The angry voices were joined by many of the troublemakers who had welcomed Zeal to town like Caesar returning to Rome.

“Hell yeah!” a drunken voice snarled, “’Bout time that crowbait Highfather got what was coming to him! Let’s string him up again! This time we’ll do it right!”

“We’re with ya, Ray!” another voice shouted.

“Shut the fuck up, you damn lick-fingers!” another voice called. “Have a little respect for the sheriff!”

Zeal plucked the parchment away from Higbee and handed it back to a Praetorian. “Find Pratt, check his house again. He couldn’t have just crawled into a hole and hid. But first, nail this to the door.”

As one of Cook’s mercenaries hammered the proclamation onto the door of town hall, Zeal called out to the crowd. “Tomorrow is Thanksgiving, good people, and as your new sheriff, I promise you the best celebration you’ve ever had!”

A cheer came up from the crowd, not as boisterous or as heartfelt as before the reading of the proclamation, but still given voice by a large number of those gathered.
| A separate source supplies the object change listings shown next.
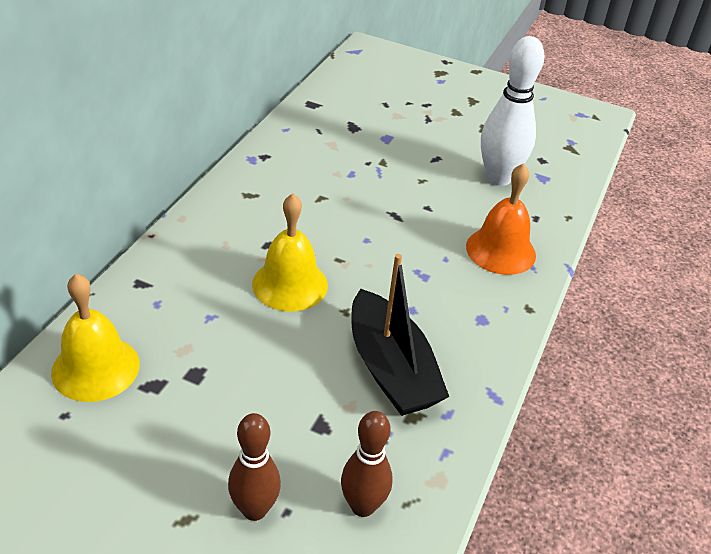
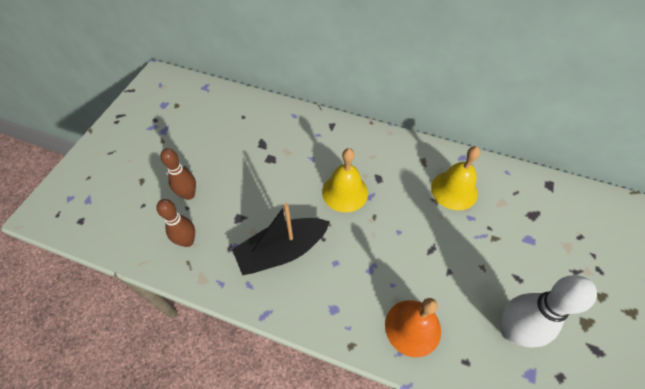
camera: 90 degrees right, 15 degrees up
yellow bell [51,274,140,402] -> yellow bell moved to [431,146,480,210]

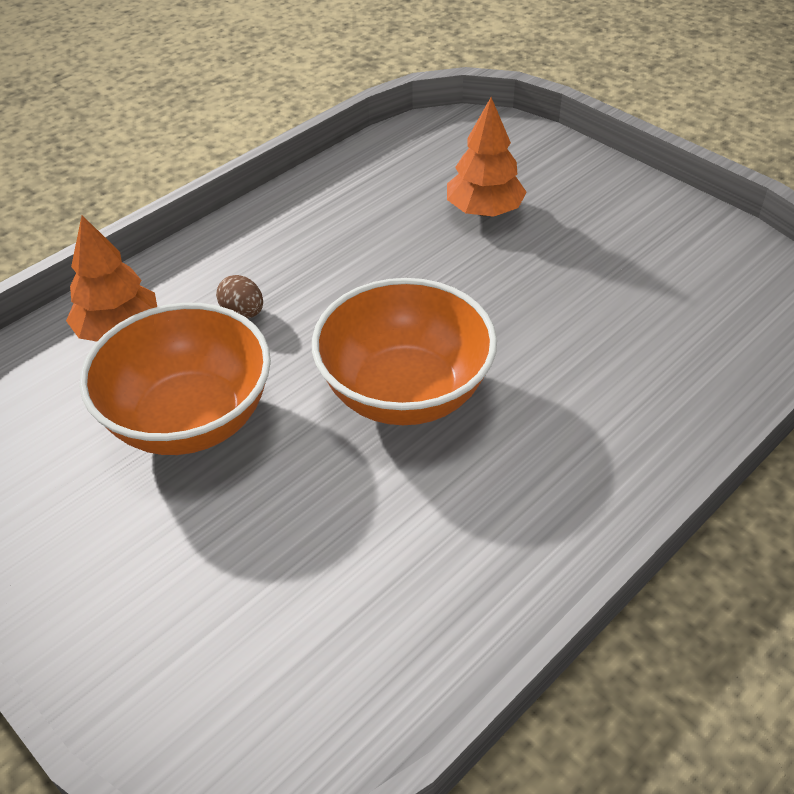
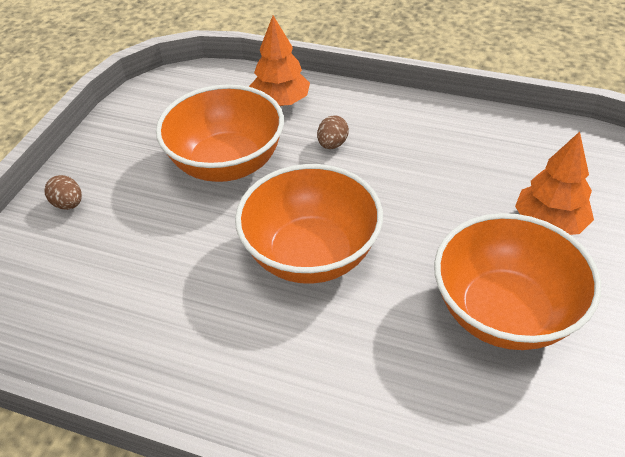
camera: 65 degrees right, 0 degrees up
none -> brown egg [44,175,82,210]
none -> orange bowl [434,213,601,350]

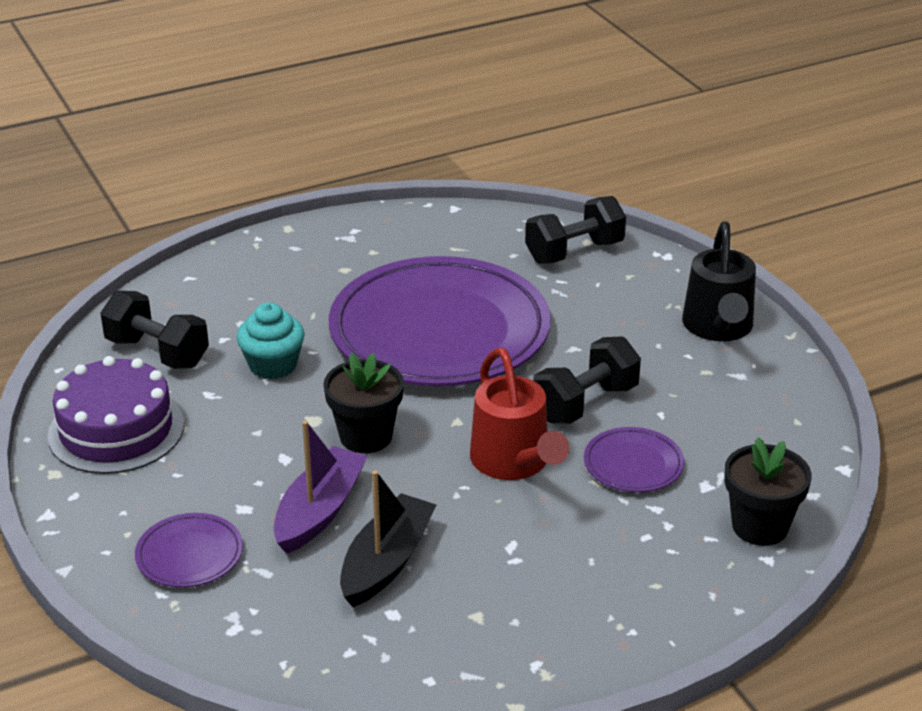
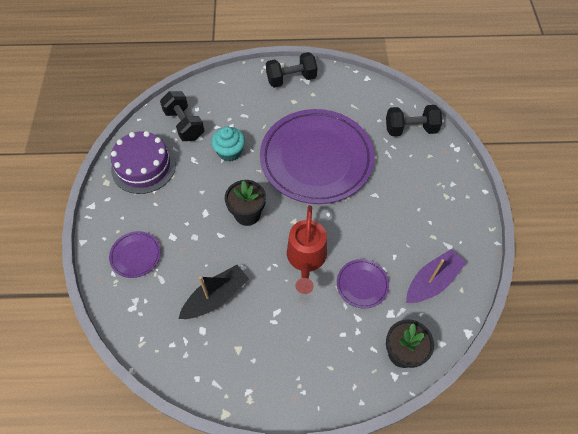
camera: 25 degrees right, 25 degrees up
purple boat [274,420,368,554] -> purple boat moved to [406,249,467,303]
black dumbbell [533,336,641,424] -> black dumbbell moved to [266,52,317,88]
black watering can [682,222,756,341] -> none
Many of those who had protested the proclamation had either fled to their homes or had been beaten or bullied into silence now.

“You ain’t sheriff of nothing, Zeal,” a voice called out from the center of Main Street, behind the crowd and Zeal’s party.

Jon Highfather and Malachi Bick strode down the center of the street, toward the assembly. “Mayor Pratt didn’t write that,” Highfather said, “and it has no more legitimacy than that smile of yours. You are disturbing the peace and you and your men are to disperse right now and head for the town limits, or I’m going to have to arrest the lot of you.”

A rumble of nervous laughter ran through the crowd. Highfather stood his ground. One of the Teeth of Cain stepped forward, a man in his late twenties dressed like a range rider. He had a battered Stetson and a heavy pistol hanging at his hip, slung in gunfighter fashion.